►

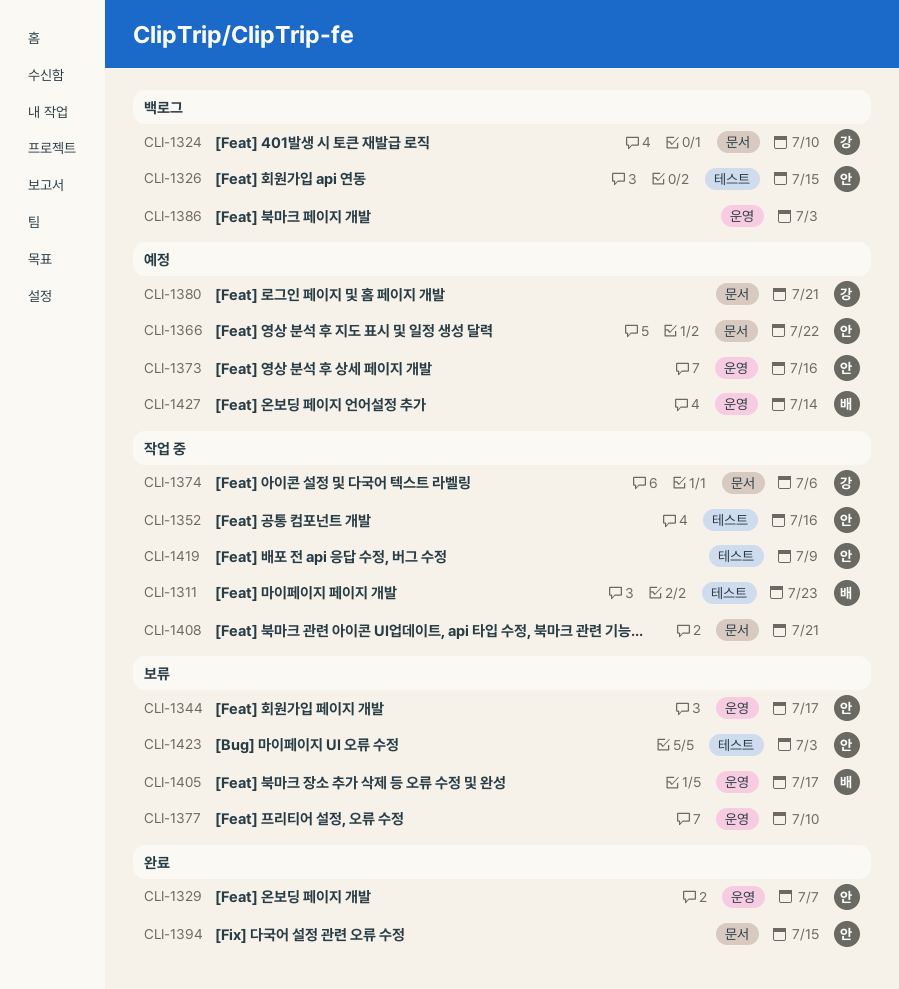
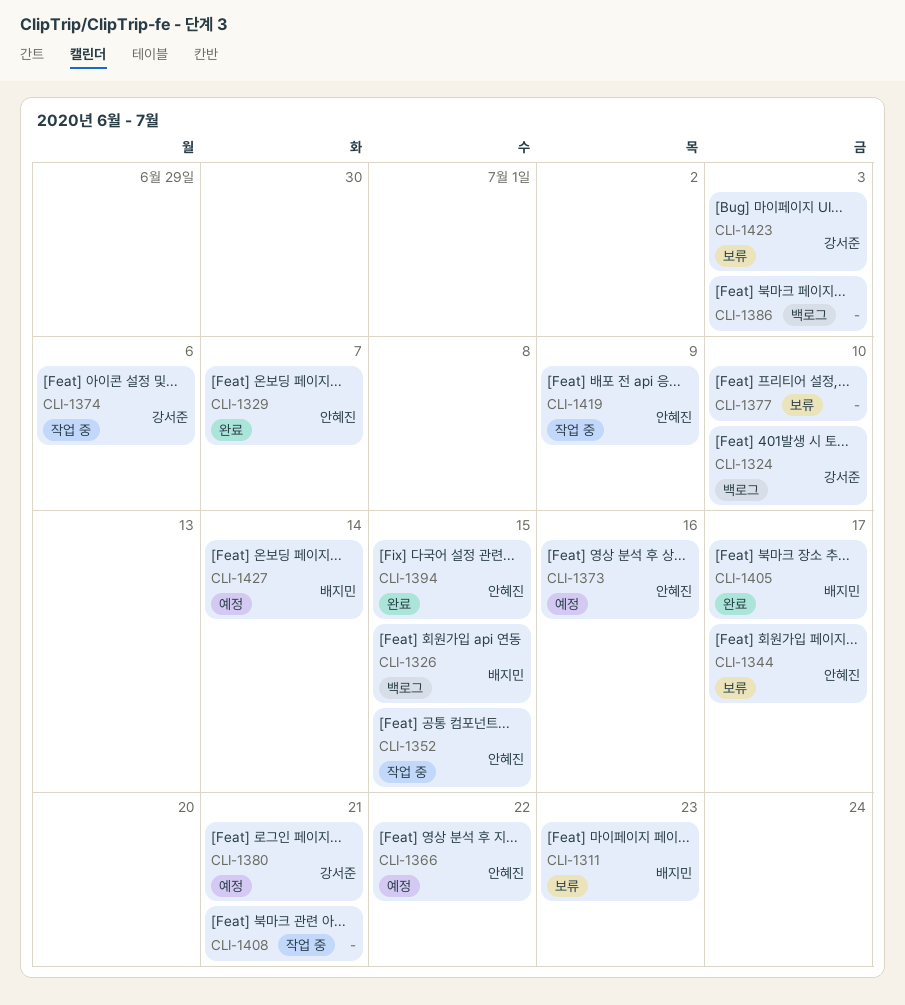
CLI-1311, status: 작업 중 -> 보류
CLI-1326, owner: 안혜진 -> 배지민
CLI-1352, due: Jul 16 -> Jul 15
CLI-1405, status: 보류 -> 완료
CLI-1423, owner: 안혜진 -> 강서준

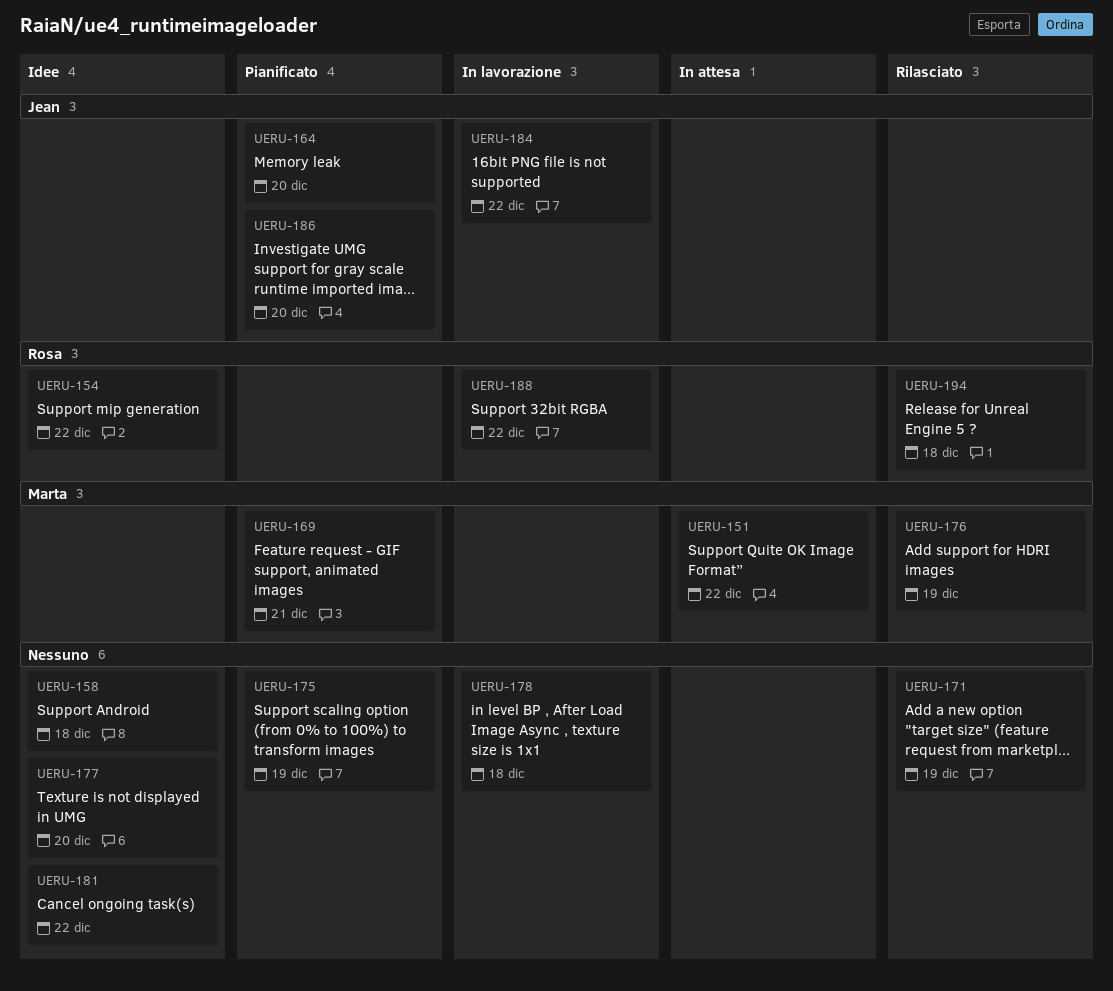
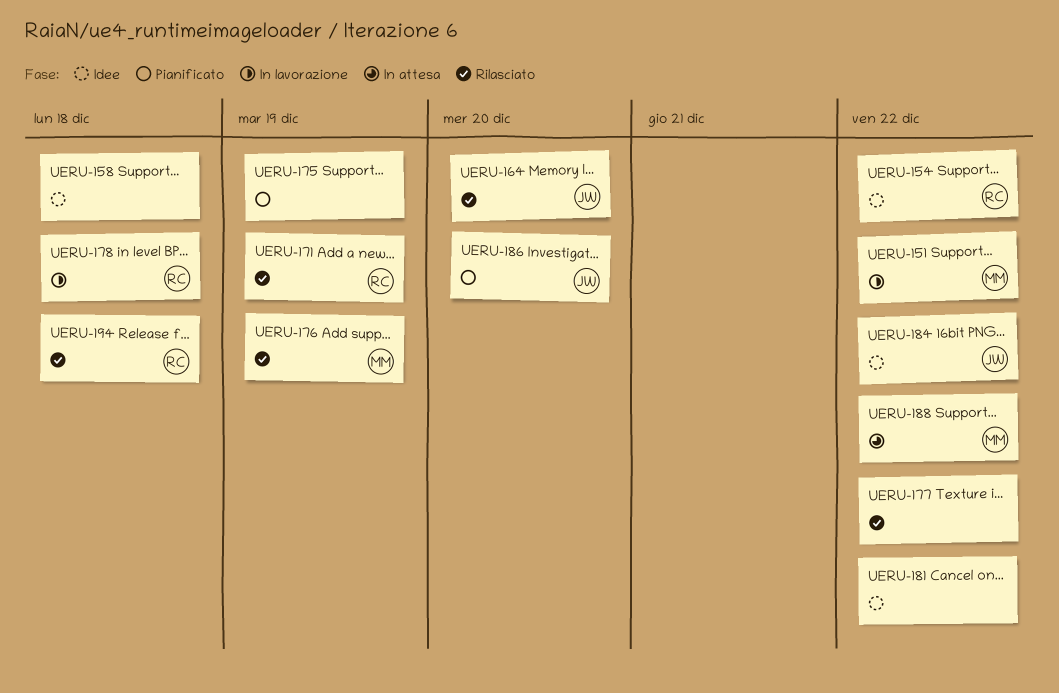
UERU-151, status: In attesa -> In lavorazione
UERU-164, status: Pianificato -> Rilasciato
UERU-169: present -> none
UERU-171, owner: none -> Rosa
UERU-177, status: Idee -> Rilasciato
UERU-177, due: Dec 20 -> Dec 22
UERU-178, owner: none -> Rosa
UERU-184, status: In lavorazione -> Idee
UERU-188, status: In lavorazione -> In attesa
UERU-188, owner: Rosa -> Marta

◄

◆ WHAT IS EXPECTED:
Search the entries above for the word "none" and copy each line where it appears.

◆ YOUR SOLUTION:
UERU-169: present -> none
UERU-171, owner: none -> Rosa
UERU-178, owner: none -> Rosa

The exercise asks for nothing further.